> _Prompt_: Return exactly the span of lines in the following data that opens with the line containing "budget: | £5000 | | |" and closes with the line containing "What if I am". Include nothing else.

> _Records for processing_:
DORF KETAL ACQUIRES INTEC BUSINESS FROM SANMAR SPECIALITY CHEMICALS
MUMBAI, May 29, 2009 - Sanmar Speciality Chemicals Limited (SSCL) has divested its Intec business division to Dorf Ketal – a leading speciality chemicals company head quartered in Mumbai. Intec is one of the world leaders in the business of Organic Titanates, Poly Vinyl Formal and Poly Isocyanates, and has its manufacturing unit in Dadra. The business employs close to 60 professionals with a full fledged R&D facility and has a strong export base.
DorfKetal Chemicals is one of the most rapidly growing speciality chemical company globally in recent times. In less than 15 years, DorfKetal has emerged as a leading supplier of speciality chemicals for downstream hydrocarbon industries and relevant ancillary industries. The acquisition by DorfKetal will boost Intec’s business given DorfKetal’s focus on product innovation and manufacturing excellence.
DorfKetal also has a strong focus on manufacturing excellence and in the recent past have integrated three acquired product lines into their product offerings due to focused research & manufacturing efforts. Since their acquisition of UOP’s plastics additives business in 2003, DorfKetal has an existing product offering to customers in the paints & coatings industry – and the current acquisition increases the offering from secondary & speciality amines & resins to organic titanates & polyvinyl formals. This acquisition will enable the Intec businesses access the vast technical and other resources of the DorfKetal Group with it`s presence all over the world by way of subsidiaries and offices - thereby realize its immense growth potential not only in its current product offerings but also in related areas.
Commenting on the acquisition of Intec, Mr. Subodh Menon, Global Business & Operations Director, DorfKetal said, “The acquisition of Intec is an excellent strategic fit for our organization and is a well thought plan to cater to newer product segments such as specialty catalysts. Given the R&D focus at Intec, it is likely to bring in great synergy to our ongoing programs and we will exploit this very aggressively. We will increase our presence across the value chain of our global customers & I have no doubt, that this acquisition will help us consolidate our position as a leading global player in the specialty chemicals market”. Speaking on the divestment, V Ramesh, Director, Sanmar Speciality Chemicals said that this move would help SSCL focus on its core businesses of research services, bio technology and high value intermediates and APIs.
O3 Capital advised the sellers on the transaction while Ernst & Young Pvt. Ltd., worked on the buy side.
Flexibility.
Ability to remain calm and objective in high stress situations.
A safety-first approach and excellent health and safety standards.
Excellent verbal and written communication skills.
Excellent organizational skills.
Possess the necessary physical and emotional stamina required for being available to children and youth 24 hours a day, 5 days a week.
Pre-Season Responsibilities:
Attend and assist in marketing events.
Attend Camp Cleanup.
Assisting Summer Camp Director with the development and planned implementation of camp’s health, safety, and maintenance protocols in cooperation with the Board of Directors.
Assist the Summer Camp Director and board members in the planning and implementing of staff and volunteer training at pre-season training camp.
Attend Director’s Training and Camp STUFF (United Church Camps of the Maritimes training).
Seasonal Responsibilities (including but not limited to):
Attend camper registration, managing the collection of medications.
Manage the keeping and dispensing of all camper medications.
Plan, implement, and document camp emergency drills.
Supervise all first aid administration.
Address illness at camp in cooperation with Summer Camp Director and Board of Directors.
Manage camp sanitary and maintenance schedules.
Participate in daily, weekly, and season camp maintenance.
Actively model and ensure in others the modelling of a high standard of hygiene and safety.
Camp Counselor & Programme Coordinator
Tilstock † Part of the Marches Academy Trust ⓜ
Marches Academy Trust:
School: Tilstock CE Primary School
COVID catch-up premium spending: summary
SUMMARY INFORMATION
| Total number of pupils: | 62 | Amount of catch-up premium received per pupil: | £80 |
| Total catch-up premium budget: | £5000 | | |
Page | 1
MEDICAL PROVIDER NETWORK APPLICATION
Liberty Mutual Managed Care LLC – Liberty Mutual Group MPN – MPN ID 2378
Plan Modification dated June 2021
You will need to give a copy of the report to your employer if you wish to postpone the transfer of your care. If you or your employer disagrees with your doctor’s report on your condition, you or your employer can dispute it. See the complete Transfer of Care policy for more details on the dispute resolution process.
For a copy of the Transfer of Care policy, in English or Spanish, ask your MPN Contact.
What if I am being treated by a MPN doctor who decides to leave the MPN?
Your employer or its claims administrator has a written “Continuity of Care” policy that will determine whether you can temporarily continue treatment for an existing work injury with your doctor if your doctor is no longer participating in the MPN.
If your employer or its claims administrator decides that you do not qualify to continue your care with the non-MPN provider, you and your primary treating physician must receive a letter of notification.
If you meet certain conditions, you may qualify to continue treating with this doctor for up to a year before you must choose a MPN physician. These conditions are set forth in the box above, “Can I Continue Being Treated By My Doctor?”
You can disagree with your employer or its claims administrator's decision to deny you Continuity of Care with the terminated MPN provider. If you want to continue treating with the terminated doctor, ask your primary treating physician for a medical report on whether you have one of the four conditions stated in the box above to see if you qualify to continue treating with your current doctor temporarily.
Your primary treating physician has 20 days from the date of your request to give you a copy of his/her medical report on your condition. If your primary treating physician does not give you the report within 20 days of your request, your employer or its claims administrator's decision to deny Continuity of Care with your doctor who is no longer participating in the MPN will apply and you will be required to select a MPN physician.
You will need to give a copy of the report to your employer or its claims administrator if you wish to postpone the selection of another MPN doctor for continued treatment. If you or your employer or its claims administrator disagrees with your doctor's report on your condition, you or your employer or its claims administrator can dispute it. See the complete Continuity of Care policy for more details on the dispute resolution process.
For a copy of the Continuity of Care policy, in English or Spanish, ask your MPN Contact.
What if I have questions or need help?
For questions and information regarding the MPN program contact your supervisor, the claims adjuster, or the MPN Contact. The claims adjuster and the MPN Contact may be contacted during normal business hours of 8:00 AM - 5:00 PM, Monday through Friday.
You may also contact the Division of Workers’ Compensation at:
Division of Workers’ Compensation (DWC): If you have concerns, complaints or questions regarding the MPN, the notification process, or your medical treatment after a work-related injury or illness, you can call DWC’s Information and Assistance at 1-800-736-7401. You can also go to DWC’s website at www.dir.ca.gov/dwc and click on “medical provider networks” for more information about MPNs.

> _Exercise output_:
| Total catch-up premium budget: | £5000 | | |
Page | 1
MEDICAL PROVIDER NETWORK APPLICATION
Liberty Mutual Managed Care LLC – Liberty Mutual Group MPN – MPN ID 2378
Plan Modification dated June 2021
You will need to give a copy of the report to your employer if you wish to postpone the transfer of your care. If you or your employer disagrees with your doctor’s report on your condition, you or your employer can dispute it. See the complete Transfer of Care policy for more details on the dispute resolution process.
For a copy of the Transfer of Care policy, in English or Spanish, ask your MPN Contact.
What if I am being treated by a MPN doctor who decides to leave the MPN?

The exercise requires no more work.